Lors de ce récent chamboulement, une image enthousiaste de Thomas Sankara refit largement surface, y compris parmi les jeunes qui ne l’avaient pas connu de son vivant. Sa personnalité reste très prisée sur le continent africain et ailleurs : des T-shirts à son effigie ont fait leur apparition, des artistes de toute discipline s’en inspirent, la jeunesse s’en réclame de plus en plus... Transformer cette popularité en une appropriation progressive plus approfondie de sa pensée et des leçons de son action, de ses échecs et de ses réussites reste cependant de la plus grande actualité.

Car, en réalité, Thomas Sankara était un précurseur des luttes d’aujourd’hui. Sur deux thèmes centraux, on peut même dire vitaux de notre époque, la préservation de la planète et la lutte contre la dette illégitime, que l’on veut faire supporter par les peuples.
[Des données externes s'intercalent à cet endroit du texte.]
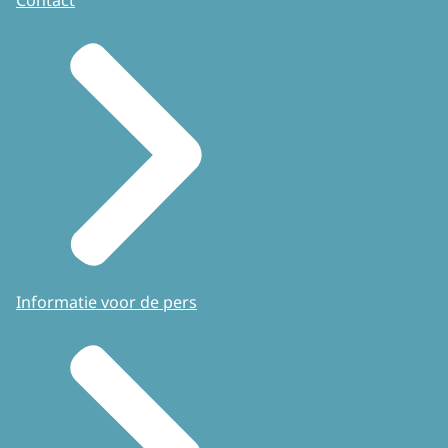
Contact
Informatie voor de pers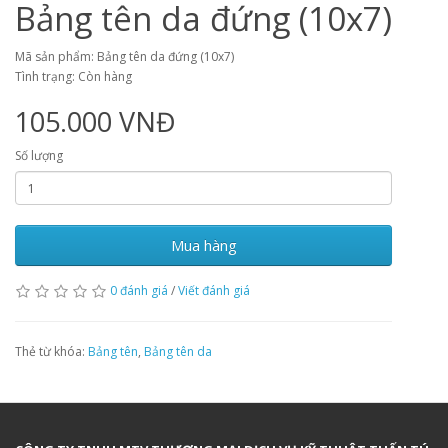
Bảng tên da đứng (10x7)
Mã sản phẩm: Bảng tên da đứng (10x7)
Tình trạng: Còn hàng
105.000 VNĐ
Số lượng
Mua hàng
0 đánh giá
/
Viết đánh giá
Thẻ từ khóa:
Bảng tên
,
Bảng tên da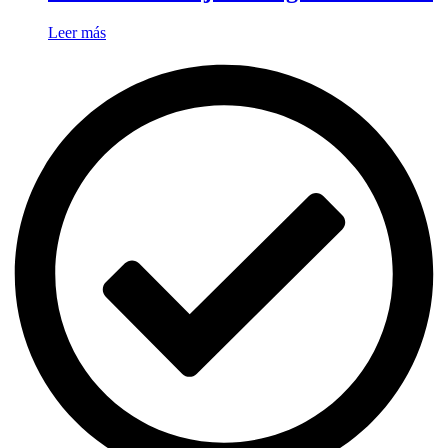
Leer más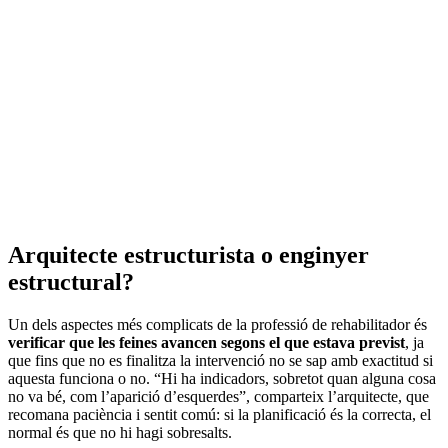
Arquitecte estructurista o enginyer
estructural?
Un dels aspectes més complicats de la professió de rehabilitador és
verificar que les feines avancen segons el que estava previst
, ja
que fins que no es finalitza la intervenció no se sap amb exactitud si
aquesta funciona o no. “Hi ha indicadors, sobretot quan alguna cosa
no va bé, com l’aparició d’esquerdes”, comparteix l’arquitecte, que
recomana paciència i sentit comú: si la planificació és la correcta, el
normal és que no hi hagi sobresalts.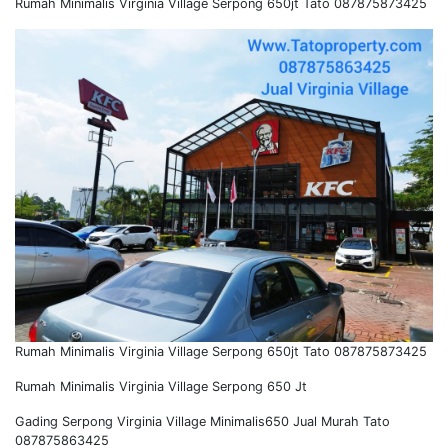
Rumah Minimalis Virginia Village Serpong 650jt Tato 087875873425
Rumah Minimalis Virginia Village Serpong 650jt Tato 087875873425
Rumah Minimalis Virginia Village Serpong 650 Jt
Gading Serpong Virginia Village Minimalis650 Jual Murah Tato
087875863425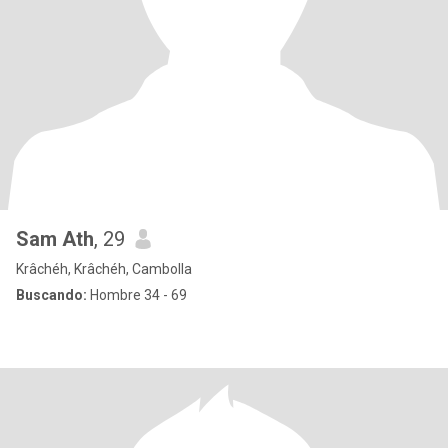
Sam Ath
, 29
Krâchéh, Krâchéh, Cambolla
Buscando:
Hombre 34 - 69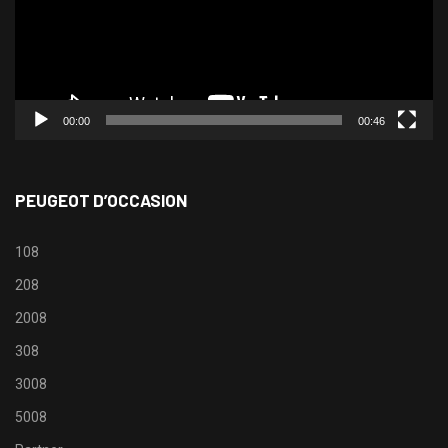
00:00
00:46
PEUGEOT D’OCCASION
108
208
2008
308
3008
5008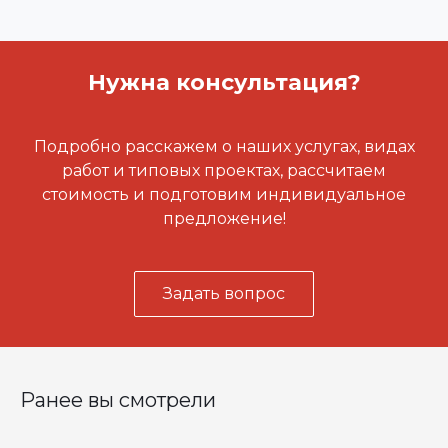
Нужна консультация?
Подробно расскажем о наших услугах, видах
работ и типовых проектах, рассчитаем
стоимость и подготовим индивидуальное
предложение!
Задать вопрос
Ранее вы смотрели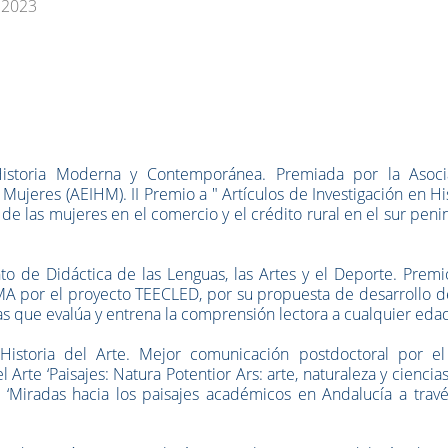
 2023
Historia Moderna y Contemporánea. Premiada por la Asoci
 Mujeres (AEIHM). II Premio a " Artículos de Investigación en Hi
 de las mujeres en el comercio y el crédito rural en el sur peni
to de Didáctica de las Lenguas, las Artes y el Deporte. Premi
MA por el proyecto TEECLED, por su propuesta de desarrollo d
tas que evalúa y entrena la comprensión lectora a cualquier eda
Historia del Arte. Mejor comunicación postdoctoral por el
Arte ‘Paisajes: Natura Potentior Ars: arte, naturaleza y ciencia
jo ‘Miradas hacia los paisajes académicos en Andalucía a trav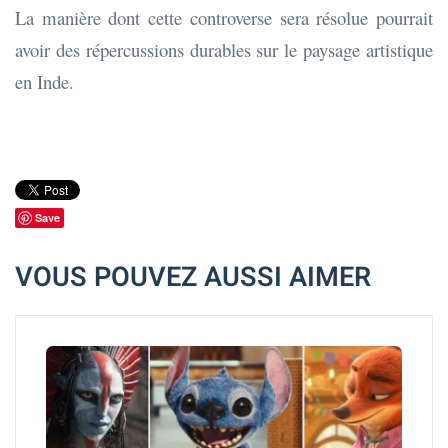
La manière dont cette controverse sera résolue pourrait
avoir des répercussions durables sur le paysage artistique
en Inde.
Save
VOUS POUVEZ AUSSI AIMER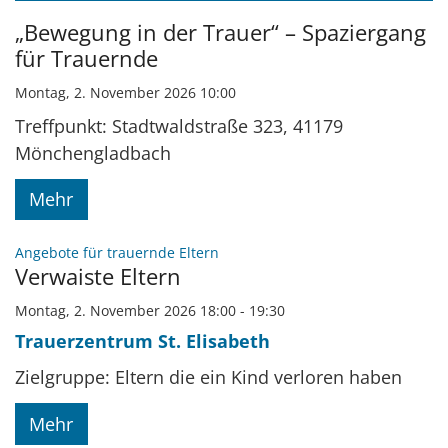
Datum: 2. November 2026
„Bewegung in der Trauer“ – Spaziergang
für Trauernde
Montag, 2. November 2026 10:00
Treffpunkt: Stadtwaldstraße 323, 41179
Mönchengladbach
Mehr
:
Angebote für trauernde Eltern
Verwaiste Eltern
Montag, 2. November 2026 18:00 - 19:30
Trauerzentrum St. Elisabeth
Zielgruppe: Eltern die ein Kind verloren haben
Mehr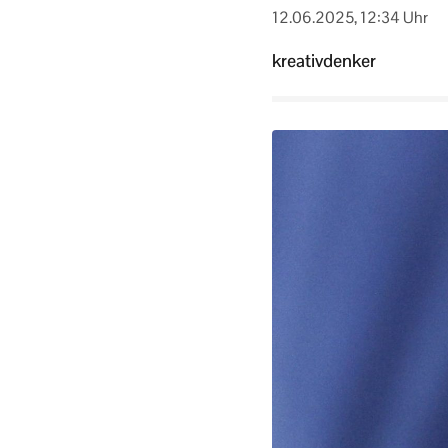
12.06.2025, 12:34 Uhr
kreativdenker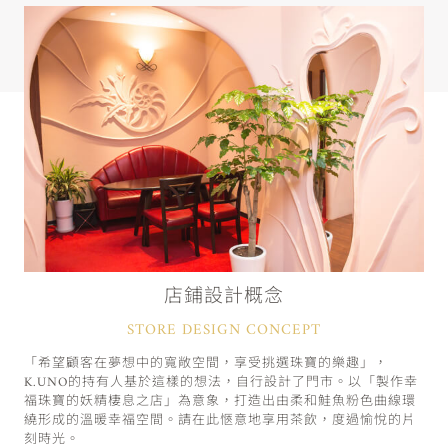
店鋪設計概念
STORE DESIGN CONCEPT
「希望顧客在夢想中的寬敞空間，享受挑選珠寶的樂趣」，
K.UNO的持有人基於這樣的想法，自行設計了門市。以「製作幸
福珠寶的妖精棲息之店」為意象，打造出由柔和鮭魚粉色曲線環
繞形成的溫暖幸福空間。請在此愜意地享用茶飲，度過愉悅的片
刻時光。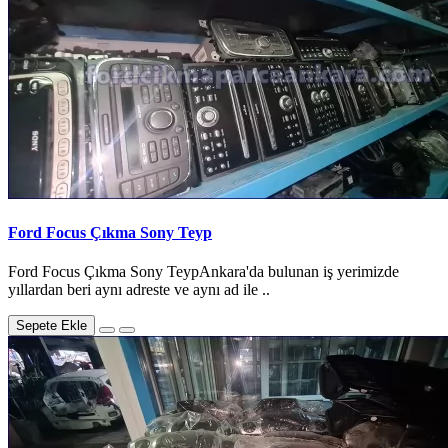
Ford Focus Çıkma Sony Teyp
Ford Focus Çıkma Sony TeypAnkara'da bulunan iş yerimizde
yıllardan beri aynı adreste ve aynı ad ile ..
Sepete Ekle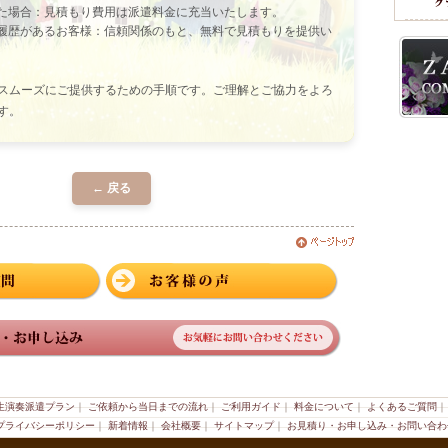
た場合：見積もり費用は派遣料金に充当いたします。
履歴があるお客様：信頼関係のもと、無料で見積もりを提供い
スムーズにご提供するための手順です。ご理解とご協力をよろ
す。
← 戻る
生演奏派遣プラン
｜
ご依頼から当日までの流れ
｜
ご利用ガイド
｜
料金について
｜
よくあるご質問
プライバシーポリシー
｜
新着情報
｜
会社概要
｜
サイトマップ
｜
お見積り・お申し込み・お問い合わ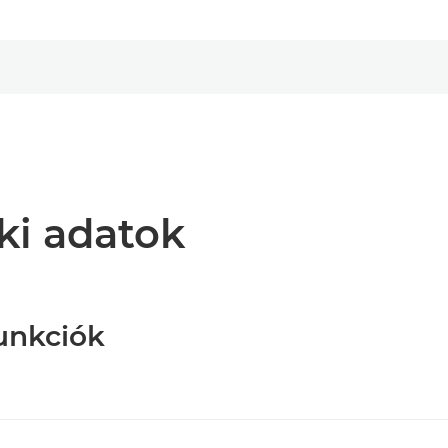
ki adatok
funkciók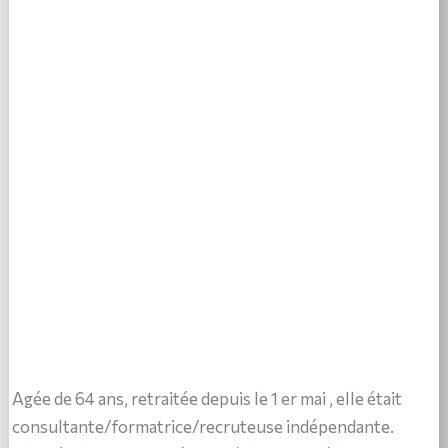
Agée de 64 ans, retraitée depuis le 1 er mai , elle était
consultante/formatrice/recruteuse indépendante.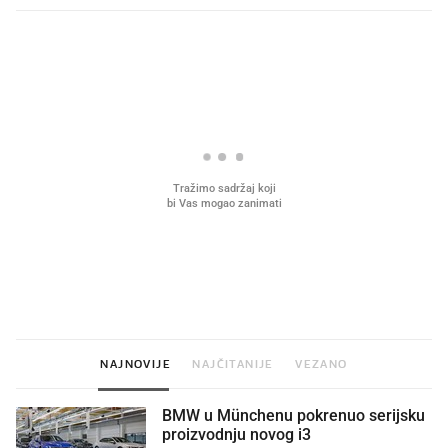
PROČITAJTE JOŠ
VIDEO
Liječnik otkrio kad je
Što povezuje Lexus i
najbolje vrijeme za skidanje
legendarnog Ponyja?
dioptrije
NAJNOVIJE
NAJČITANIJE
VEZANO
BMW u Münchenu pokrenuo serijsku
proizvodnju novog i3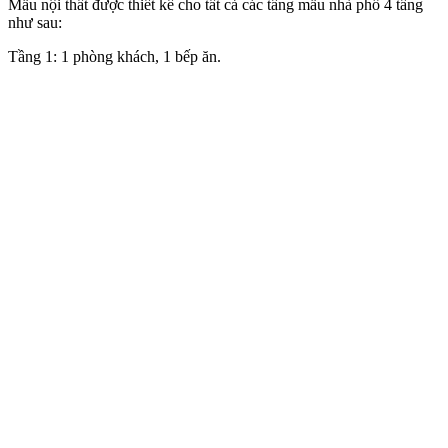
Mẫu nội thất được thiết kế cho tất cả các tầng mẫu nhà phố 4 tầng
như sau:
Tầng 1: 1 phòng khách, 1 bếp ăn.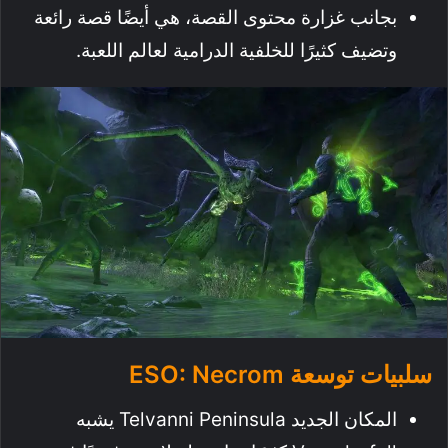
بجانب غزارة محتوى القصة، هي أيضًا قصة رائعة
وتضيف كثيرًا للخلفية الدرامية لعالم اللعبة.
سلبيات توسعة ESO: Necrom
المكان الجديد Telvanni Peninsula يشبه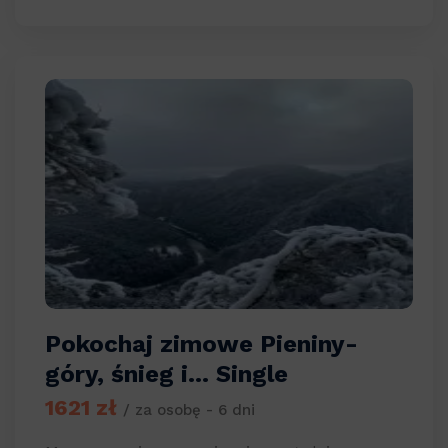
Pokochaj zimowe Pieniny-
góry, śnieg i… Single
1621 zł
/ za osobę - 6 dni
Plus encore, Thomas Sankara portait haut la voix des opprimés dans les instances internationales, redonnant fierté à son peuple, rappelant sans cesse l’oppression que subissaient les Noirs d’Afrique du Sud et les Palestiniens, avec la complicité des puissances occidentales, dénonçant sans répit l’impérialisme

***

Lorsqu’on demandait à Sankara ce qu’est la démocratie, il répondait : « La démocratie est le peuple avec toutes ses potentialités et sa force. Le bulletin de vote et un appareil électoral ne signifient pas, par eux-mêmes, qu’il existe une démocratie. Ceux qui organisent des élections de temps à autre et ne se préoccupent du peuple qu’avant chaque acte électoral, n’ont pas un système réellement démocratique. Au contraire, là où le peuple peut dire chaque jour ce qu’il pense, il existe une véritable démocratie, car il faut alors que chaque jour l’on mérite sa confiance. On ne peut concevoir la démocratie sans que le pouvoir, sous toutes ses formes, soit remis entre les mains du peuple ; le pouvoir économique, militaire, politique, le pouvoir social et culturel. » Extraits de l’introduction de recueil de textes de Thomas Sankara édité par le CETIM.